Aus einer Rede von Lucy Redler bei bei einer Streikkundgebung vor dem Berliner Rathaus am 16.5. Lucy Redler ist Mitglied in der SAV-Bundesleitung und im Vorstand der BASG – Berliner Alternative für Solidarität und Gegenwehr (Nachfolgeorganisation der WASG Berlin).

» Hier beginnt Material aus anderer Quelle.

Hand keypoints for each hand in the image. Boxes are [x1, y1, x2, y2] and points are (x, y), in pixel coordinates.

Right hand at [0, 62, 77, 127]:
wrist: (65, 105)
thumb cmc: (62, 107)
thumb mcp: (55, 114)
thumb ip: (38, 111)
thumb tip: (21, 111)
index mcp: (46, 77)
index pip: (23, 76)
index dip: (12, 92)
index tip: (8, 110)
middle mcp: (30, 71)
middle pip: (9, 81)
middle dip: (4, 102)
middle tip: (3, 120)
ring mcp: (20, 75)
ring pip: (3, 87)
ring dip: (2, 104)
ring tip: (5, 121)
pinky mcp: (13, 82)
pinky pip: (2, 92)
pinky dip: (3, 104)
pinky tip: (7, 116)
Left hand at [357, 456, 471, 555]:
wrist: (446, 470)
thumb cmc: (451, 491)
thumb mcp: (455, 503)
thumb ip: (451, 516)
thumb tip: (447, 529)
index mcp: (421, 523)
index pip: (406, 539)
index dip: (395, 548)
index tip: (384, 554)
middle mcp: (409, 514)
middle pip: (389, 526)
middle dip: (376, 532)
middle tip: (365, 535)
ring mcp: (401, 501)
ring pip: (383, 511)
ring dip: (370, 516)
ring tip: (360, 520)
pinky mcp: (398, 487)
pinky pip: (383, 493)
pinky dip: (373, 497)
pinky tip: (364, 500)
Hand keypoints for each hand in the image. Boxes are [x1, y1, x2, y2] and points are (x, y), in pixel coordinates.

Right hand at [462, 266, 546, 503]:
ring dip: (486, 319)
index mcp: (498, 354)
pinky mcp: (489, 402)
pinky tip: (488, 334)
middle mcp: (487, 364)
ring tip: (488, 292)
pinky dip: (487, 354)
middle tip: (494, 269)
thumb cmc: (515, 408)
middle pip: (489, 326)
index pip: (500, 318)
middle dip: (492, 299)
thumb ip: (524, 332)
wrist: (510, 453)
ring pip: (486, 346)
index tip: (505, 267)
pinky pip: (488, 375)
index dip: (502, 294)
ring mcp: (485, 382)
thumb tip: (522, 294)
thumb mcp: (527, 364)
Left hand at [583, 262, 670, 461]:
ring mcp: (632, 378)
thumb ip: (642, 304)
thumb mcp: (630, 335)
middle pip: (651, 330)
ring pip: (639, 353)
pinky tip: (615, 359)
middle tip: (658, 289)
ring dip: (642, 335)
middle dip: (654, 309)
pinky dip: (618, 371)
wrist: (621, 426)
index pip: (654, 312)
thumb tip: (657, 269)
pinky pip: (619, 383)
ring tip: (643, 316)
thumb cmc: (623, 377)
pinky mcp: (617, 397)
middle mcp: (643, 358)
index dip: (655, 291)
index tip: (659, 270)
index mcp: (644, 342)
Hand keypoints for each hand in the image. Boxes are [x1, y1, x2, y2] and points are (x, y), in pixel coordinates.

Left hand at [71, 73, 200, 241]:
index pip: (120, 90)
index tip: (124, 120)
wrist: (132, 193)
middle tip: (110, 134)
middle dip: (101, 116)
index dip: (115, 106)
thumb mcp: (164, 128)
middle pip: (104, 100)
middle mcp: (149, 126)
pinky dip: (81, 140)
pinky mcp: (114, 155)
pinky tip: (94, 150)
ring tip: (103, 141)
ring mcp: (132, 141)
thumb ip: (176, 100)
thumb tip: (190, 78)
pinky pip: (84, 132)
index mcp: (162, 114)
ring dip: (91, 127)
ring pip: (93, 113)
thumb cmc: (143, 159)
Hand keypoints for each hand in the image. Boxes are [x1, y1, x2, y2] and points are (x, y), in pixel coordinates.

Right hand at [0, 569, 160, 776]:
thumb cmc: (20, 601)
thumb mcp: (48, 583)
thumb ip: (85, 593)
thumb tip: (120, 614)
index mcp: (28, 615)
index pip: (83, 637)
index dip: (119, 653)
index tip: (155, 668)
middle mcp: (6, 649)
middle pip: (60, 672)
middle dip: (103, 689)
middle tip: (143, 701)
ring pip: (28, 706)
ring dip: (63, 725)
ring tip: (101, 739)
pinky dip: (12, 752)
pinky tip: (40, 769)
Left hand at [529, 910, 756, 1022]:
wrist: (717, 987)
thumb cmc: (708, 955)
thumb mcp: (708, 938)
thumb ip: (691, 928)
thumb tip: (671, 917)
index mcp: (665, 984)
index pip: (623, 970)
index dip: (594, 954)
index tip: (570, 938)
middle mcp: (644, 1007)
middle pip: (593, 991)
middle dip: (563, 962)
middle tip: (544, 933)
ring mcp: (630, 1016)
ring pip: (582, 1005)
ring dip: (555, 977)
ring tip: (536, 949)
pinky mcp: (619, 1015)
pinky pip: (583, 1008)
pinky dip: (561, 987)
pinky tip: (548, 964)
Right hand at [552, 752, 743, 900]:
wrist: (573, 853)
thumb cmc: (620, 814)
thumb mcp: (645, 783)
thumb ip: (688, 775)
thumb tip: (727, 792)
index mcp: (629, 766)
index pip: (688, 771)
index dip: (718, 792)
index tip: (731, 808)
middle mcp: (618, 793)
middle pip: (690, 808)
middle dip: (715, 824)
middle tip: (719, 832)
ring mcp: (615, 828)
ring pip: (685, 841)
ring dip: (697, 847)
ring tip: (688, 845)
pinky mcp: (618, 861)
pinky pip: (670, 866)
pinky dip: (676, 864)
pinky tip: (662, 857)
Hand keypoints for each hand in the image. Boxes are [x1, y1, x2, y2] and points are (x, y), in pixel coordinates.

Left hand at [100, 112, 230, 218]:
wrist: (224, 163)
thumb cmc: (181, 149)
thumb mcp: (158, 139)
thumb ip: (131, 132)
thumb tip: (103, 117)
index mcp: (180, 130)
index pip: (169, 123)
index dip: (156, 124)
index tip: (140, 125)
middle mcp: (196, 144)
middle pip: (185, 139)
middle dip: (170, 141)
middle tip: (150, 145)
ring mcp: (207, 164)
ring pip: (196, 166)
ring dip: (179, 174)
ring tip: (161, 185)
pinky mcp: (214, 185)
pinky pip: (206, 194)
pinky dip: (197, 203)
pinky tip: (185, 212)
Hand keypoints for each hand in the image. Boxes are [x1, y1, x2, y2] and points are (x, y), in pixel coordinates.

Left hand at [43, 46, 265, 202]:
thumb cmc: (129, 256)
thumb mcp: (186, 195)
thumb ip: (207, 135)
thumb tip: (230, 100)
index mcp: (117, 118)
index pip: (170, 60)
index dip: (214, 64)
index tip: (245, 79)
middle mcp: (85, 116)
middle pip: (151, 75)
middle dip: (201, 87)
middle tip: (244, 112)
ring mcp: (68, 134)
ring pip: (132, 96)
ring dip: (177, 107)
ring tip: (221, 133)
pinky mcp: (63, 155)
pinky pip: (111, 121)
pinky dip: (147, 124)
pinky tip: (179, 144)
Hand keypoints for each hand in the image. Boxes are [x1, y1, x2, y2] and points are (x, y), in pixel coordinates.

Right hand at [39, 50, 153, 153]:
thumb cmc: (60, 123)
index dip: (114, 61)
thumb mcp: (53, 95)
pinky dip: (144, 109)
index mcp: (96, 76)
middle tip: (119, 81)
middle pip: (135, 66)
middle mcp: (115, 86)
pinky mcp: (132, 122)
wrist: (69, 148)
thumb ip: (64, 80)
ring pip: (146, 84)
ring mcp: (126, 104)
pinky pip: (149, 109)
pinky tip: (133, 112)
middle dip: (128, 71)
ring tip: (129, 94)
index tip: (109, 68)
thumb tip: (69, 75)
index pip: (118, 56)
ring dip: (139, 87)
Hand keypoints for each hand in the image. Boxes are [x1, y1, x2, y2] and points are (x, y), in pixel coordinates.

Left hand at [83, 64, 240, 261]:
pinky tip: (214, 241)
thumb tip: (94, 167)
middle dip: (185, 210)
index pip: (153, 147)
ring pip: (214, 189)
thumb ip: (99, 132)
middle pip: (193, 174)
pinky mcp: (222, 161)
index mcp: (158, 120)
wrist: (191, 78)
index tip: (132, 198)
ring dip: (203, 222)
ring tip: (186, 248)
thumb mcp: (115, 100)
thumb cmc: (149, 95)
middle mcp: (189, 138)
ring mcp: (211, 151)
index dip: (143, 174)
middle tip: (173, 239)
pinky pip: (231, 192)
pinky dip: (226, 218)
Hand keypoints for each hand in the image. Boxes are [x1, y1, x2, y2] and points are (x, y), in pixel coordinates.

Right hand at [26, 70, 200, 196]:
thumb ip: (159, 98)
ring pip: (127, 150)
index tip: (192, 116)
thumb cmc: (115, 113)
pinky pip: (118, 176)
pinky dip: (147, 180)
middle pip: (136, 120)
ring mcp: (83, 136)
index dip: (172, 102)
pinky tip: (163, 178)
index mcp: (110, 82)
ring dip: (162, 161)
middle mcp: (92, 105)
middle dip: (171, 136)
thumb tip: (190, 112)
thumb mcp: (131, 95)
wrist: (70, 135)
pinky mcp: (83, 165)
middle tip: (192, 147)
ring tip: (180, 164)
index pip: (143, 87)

Liebe Kolleginnen und Kollegen, ich weiß, dass die Privatisierung der Telekom zu enormen Verschlechterungen geführt hat. Die da oben versuchen euch gegeneinander auszuspielen. Aber wann wenn nicht jetzt habt ihr die Gelegenheit, gemeinsam zu kämpfen und deutlich zu machen: Ihr seid eine Telekom, ihr seid eine Belegschaft, ihr führt einen Kampf gegen die Zerschlagung, gegen Ausgründung, Niedriglöhne und Entlassungen - gemeinsam mit den Beamten. Man muss sich das mal vorstellen: Erst privatisieren sie den Staatsbetrieb, dann wollen sie trotzdem die Beamten als Streikbrecher einzusetzen! Dem Hohn scheinen keine Grenzen gesetzt. Liebe Kollegen und Kolleginnen, von hier sollte das Signal ausgehen: Wir unterstützen alle Beamten, die sich am Streik beteiligen. Die Deutsche Postgewerkschaft hat bereits 1986 beschlossen, dass das Beamtenstreikrecht ggf durch kollektive Arbeitsniederlegungen durchgesetzt werden muss. Ich sage: was vor 20 Jahren richtig war, ist heute nicht falsch. Hätten sich Arbeiter immer an bestehende Gesetze gehalten, gäbe es heute weder Gewerkschaften noch gewerkschaftliche Rechte. Wann, wenn nicht jetzt, ist es nötig, die volle Kampfkraft in die Waagschale zu werfen! Wenn Obermann euch den Krieg erklärt, kann es für niemanden Friedenspflicht geben.